__Work instruction 1__: According to the text on updating language models, which three modules make up the system?

__Text excerpt__:
--- START ---

Therefore, it is desirable to have a system and method for updating language models to solve the problems described above.
An embodiment of the present disclosure provides a system for updating language models. The system includes a data-storage module, a data-update module, and a model-building module. The data-storage module is used for storing multiple pieces of corpus data that corresponds to multiple categories. The data-update module is used for storing a piece of new corpus data into the data-storage module. The piece of new corpus data corresponds to one of the categories. The model-building module is used for building a plurality of classified language models, and for updating one of the classified language models based on the piece of new corpus data stored in the data-storage module. The classified language model updated corresponds to the category that corresponds to the piece of new corpus data.
An embodiment of the present disclosure provides a method for updating language models, for use in a computer system. The method includes storing a piece of new corpus data into a data-storage module of the computer system, and updating one of a plurality of classified language models based on the piece of new corpus data stored in the data-storage module. The data-storage module is used for storing multiple pieces of corpus data corresponding to multiple categories. The piece of new corpus data corresponds to one of the categories. The classified language model updated corresponds to the category that corresponds to the piece of new corpus data.
The present invention can be more fully understood by reading the subsequent detailed description and examples with references made to the accompanying drawings. Additionally, it should be appreciated that in the flow diagram of the present disclosure, the order of execution for each blocks can be changed, and/or some of the blocks can be changed, eliminated, or combined.
The following description is made for the purpose of illustrating the general principles of the invention and should not be taken in a limiting sense. The scope of the invention is best determined by reference to the appended claims.
In each of the following embodiments, the same reference numbers represent identical or similar elements or components.
Ordinal terms used in the claims, such as “first,” “second,” “third,” etc., are only for convenience of explanation, and do not imply any precedence relation between one another.
The article “one” used in this specification and the claims is not intended to limit the present disclosure to “only one”. For example, “a piece of new corpus data” can include the aspect of “one or more pieces of new corpus data”, “one of the categories” can include the aspect of “one or more of the categories”, and “one of the classified language models” can include the aspect of “one or more of the classified language models”.
The system 100 may be a computer system, such as a personal computer (e.g., a desktop computer or a notebook computer) or a server computer running an operating system (e.g., Windows, Mac OS, Linux, UNIX, etc.).

--- END ---

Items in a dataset
--- START ---

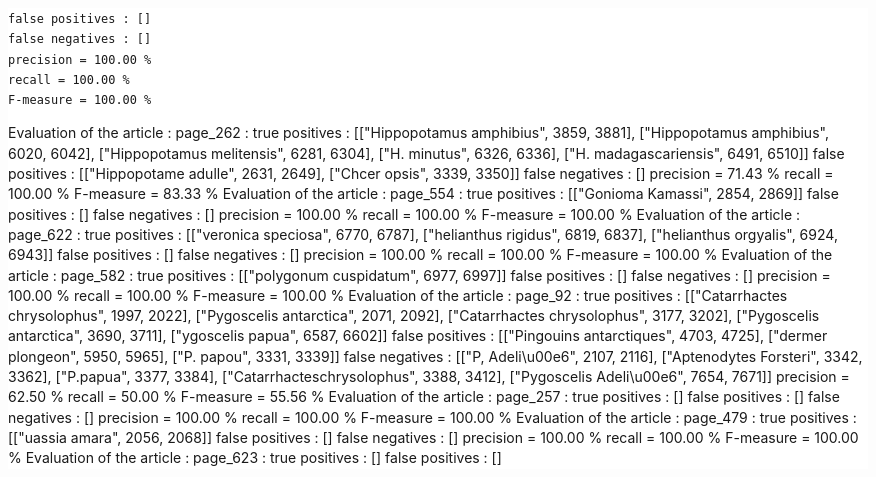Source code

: 	false positives : [] 
	false negatives : [] 
	precision = 100.00 %
	recall = 100.00 %
	F-measure = 100.00 %
Evaluation of the article : page_262 :
	true positives : [["Hippopotamus amphibius", 3859, 3881], ["Hippopotamus amphibius", 6020, 6042], ["Hippopotamus melitensis", 6281, 6304], ["H. minutus", 6326, 6336], ["H. madagascariensis", 6491, 6510]] 
	false positives : [["Hippopotame adulle", 2631, 2649], ["Chcer opsis", 3339, 3350]] 
	false negatives : [] 
	precision = 71.43 %
	recall = 100.00 %
	F-measure = 83.33 %
Evaluation of the article : page_554 :
	true positives : [["Gonioma Kamassi", 2854, 2869]] 
	false positives : [] 
	false negatives : [] 
	precision = 100.00 %
	recall = 100.00 %
	F-measure = 100.00 %
Evaluation of the article : page_622 :
	true positives : [["veronica speciosa", 6770, 6787], ["helianthus rigidus", 6819, 6837], ["helianthus orgyalis", 6924, 6943]] 
	false positives : [] 
	false negatives : [] 
	precision = 100.00 %
	recall = 100.00 %
	F-measure = 100.00 %
Evaluation of the article : page_582 :
	true positives : [["polygonum cuspidatum", 6977, 6997]] 
	false positives : [] 
	false negatives : [] 
	precision = 100.00 %
	recall = 100.00 %
	F-measure = 100.00 %
Evaluation of the article : page_92 :
	true positives : [["Catarrhactes chrysolophus", 1997, 2022], ["Pygoscelis antarctica", 2071, 2092], ["Catarrhactes chrysolophus", 3177, 3202], ["Pygoscelis antarctica", 3690, 3711], ["ygoscelis papua", 6587, 6602]] 
	false positives : [["Pingouins antarctiques", 4703, 4725], ["dermer plongeon", 5950, 5965], ["P. papou", 3331, 3339]] 
	false negatives : [["P, Adeli\u00e6", 2107, 2116], ["Aptenodytes Forsteri", 3342, 3362], ["P.papua", 3377, 3384], ["Catarrhacteschrysolophus", 3388, 3412], ["Pygoscelis Adeli\u00e6", 7654, 7671]] 
	precision = 62.50 %
	recall = 50.00 %
	F-measure = 55.56 %
Evaluation of the article : page_257 :
	true positives : [] 
	false positives : [] 
	false negatives : [] 
	precision = 100.00 %
	recall = 100.00 %
	F-measure = 100.00 %
Evaluation of the article : page_479 :
	true positives : [["uassia amara", 2056, 2068]] 
	false positives : [] 
	false negatives : [] 
	precision = 100.00 %
	recall = 100.00 %
	F-measure = 100.00 %
Evaluation of the article : page_623 :
	true positives : [] 
	false positives : []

--- END ---

__Work instruction 2__: Pick out every line of the entries that contains the string "Pygoscelis". Case counts.

__Final answer 1__: A data-storage module, a data-update module, and a model-building module.

__Final answer 2__:
	true positives : [["Catarrhactes chrysolophus", 1997, 2022], ["Pygoscelis antarctica", 2071, 2092], ["Catarrhactes chrysolophus", 3177, 3202], ["Pygoscelis antarctica", 3690, 3711], ["ygoscelis papua", 6587, 6602]] 
	false negatives : [["P, Adeli\u00e6", 2107, 2116], ["Aptenodytes Forsteri", 3342, 3362], ["P.papua", 3377, 3384], ["Catarrhacteschrysolophus", 3388, 3412], ["Pygoscelis Adeli\u00e6", 7654, 7671]] 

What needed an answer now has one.